Raena Worley, Sophomore, Kentucky
Despite limited opportunities for community engagement due to health and safety protocols, Worley has dedicated more than twice as many community service hours as her closest teammates. The bulk of her hours were spent at Flip Fest Summer Gymnastics Camp, where she taught children the sport of gymnastics. Worley also spent time at a local elementary school, where she assisted students with reading and math. In addition to being an SEC All-Freshman athlete and two-time SEC Freshman of the Week honoree last season, she was also named a WCGA Scholastic All-American and SEC First-Year Academic Honor Roll student.

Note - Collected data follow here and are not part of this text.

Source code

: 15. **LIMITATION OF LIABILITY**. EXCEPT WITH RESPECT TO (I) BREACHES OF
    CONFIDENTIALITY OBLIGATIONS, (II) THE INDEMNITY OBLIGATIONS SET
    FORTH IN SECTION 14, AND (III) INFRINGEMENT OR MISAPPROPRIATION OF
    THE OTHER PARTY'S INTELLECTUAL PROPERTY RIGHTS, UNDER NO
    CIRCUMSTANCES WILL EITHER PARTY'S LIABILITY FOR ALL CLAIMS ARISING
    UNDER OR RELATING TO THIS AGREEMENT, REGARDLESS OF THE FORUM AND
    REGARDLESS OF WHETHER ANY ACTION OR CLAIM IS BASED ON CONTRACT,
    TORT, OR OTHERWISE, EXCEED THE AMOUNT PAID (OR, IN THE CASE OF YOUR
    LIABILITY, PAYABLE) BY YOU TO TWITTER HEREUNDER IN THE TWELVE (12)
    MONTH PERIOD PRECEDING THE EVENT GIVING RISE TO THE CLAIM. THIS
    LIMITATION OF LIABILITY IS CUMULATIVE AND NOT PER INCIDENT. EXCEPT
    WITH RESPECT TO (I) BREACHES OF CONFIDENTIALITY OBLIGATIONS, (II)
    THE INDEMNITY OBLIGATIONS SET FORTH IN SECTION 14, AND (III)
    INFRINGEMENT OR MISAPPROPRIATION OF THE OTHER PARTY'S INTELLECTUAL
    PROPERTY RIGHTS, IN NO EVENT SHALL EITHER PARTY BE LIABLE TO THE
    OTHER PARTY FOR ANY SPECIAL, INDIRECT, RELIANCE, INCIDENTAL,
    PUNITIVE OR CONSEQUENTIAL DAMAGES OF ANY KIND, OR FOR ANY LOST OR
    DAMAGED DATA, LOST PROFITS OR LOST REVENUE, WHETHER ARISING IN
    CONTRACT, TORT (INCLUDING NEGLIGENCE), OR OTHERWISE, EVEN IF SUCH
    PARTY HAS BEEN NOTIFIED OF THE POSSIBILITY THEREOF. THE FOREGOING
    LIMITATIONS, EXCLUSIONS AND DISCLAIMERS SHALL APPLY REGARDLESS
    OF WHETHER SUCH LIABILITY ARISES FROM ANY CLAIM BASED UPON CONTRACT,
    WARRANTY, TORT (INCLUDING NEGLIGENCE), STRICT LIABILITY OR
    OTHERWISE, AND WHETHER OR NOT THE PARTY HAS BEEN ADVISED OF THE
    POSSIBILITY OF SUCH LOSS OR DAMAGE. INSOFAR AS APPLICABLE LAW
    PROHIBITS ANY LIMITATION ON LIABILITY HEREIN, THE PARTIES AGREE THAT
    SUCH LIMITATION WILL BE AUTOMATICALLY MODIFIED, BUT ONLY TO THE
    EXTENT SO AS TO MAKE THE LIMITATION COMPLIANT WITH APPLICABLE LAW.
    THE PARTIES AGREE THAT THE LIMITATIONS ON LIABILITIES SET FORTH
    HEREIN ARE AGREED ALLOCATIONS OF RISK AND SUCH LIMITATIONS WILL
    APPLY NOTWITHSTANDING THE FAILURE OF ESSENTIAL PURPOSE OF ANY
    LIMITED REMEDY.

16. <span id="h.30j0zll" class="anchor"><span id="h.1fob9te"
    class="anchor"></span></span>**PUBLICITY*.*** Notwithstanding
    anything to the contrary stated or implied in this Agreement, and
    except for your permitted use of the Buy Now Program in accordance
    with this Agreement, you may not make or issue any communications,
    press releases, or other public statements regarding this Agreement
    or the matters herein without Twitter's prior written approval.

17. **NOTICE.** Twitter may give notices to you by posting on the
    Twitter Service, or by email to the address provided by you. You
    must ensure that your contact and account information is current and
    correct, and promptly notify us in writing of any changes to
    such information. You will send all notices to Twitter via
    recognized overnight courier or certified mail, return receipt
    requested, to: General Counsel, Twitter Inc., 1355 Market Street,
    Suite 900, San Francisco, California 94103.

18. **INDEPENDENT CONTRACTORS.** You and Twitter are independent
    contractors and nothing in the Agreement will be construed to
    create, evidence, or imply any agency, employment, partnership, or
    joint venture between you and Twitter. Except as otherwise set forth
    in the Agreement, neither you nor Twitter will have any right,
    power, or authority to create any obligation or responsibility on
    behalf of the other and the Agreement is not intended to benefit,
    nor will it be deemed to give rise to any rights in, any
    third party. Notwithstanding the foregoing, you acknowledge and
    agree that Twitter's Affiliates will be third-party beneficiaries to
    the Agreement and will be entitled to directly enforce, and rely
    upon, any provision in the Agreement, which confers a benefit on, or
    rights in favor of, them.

Olivia Gunter, Senior, LSU
Gunter has completed community service projects including McMain’s Wheels to Succeed, the Blue-Ribbon Soiree benefiting prostate cancer research and volunteer work at LA Key School and Gardere Elementary School. She has also helped organize and put on family-friendly events like the annual LSU Halloween Boozar and Spook ‘N’ Rowe. Gunter has volunteered for organizations like the children’s Knock-Knock Museum, Our Lady of the Lake Children’s Hospital, and the Big Buddy Program. She also participated in the St. Jude in-person and virtual walk and fundraiser. Gunter is a member of the Student-Athlete Advisory Committee as well as the team lead for Athletes for Hope. Through SAAC, she was selected for the 2020 NCAA Career in Sports Forum. Gunter was also named the student-athlete of the month for Athletes for Hope this past September.
Chelsey Christensen, Senior, Missouri
Christensen has been an active member of the Columbia community in her time at Mizzou. She has volunteered time with Playing 4 Hope, an organization that connects children in the hospital with collegiate athletes in the hopes of forming an everlasting relationship. Christensen has also spent time at local elementary schools, Ronald McDonald House, Voluntary Action Center, The Foodbank for Central and Northeast Missouri, Food Recovery Network, Caleb’s Pitch and with the Special Olympics.